Saler, now a 58-year-old mountain guide in Pucón, Chile, and von Kienlin, a 71-year-old baron based in Munich, both speculate that Messner's historic traverse was no emergency bid to save his brother, and that Günther never accompanied Reinhold down the Diamir Glacier. Instead, they posit that Reinhold parted ways with his brother near the summit and set off down the Diamir Face solo, while Günther headed toward the ascent route. Günther might have died in a high bivouac, or in a fall, they conjecture. Perhaps he wasn't even suffering from altitude sickness, and chose to climb back down the Rupal Face—alone.

"Behind Reinhold's story is a big lie," Saler told me in 2003. The team members had spoken up, von Kienlin added, "to defend the honor of comrades who can no longer defend themselves," since at least six of the original 18 were dead.
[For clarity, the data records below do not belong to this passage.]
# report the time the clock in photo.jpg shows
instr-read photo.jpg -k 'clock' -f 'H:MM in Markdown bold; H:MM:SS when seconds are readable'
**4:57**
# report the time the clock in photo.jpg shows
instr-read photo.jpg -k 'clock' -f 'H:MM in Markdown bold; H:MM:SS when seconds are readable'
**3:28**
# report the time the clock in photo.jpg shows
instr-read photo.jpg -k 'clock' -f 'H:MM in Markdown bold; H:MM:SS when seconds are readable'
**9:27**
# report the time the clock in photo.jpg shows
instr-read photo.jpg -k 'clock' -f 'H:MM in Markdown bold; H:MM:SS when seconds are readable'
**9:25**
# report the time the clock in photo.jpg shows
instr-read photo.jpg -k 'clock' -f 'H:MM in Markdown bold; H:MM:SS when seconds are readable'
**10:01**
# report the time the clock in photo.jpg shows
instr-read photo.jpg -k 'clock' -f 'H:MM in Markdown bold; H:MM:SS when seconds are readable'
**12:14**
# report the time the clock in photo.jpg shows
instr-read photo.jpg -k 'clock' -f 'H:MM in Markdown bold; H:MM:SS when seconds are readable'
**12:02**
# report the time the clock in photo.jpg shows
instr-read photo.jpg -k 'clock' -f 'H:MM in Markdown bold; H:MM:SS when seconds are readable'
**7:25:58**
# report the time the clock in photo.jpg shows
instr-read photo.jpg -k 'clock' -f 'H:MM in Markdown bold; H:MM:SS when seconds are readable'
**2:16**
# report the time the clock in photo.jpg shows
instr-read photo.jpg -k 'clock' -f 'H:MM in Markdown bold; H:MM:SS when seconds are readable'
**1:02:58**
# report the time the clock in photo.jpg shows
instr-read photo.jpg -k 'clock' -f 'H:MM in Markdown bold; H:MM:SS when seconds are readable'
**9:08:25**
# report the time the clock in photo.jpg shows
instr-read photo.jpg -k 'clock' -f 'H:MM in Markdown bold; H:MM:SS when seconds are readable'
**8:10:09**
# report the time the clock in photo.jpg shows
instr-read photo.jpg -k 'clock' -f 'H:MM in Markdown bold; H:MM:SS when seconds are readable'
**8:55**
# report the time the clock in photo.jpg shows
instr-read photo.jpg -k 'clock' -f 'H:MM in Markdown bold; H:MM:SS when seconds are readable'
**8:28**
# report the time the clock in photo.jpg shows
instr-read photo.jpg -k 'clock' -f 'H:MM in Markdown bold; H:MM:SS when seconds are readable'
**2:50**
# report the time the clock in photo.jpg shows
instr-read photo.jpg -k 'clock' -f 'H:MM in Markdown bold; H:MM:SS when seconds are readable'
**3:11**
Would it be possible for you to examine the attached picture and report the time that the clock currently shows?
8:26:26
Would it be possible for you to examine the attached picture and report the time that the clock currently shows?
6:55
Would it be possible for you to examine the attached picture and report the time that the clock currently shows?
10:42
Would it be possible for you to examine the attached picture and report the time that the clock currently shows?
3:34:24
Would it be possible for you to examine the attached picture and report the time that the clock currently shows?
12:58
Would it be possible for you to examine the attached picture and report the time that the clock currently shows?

Over time, the controversy has become the most extraordinary fight in modern-day climbing history—a blood feud that has spawned more than a dozen lawsuits, countless attacks and counterattacks, a revenge theory (stemming from a post-expedition love affair between Messner and von Kienlin's wife), and numerous efforts by Messner to find Günther and vindicate himself.

"It may take ten years, it may take 30 years, but I must find Günther's body," Messner told me in 2003, by which time he'd already made several trips to Nanga Parbat to scour the terrain. "There is no other chance for me to save my reputation."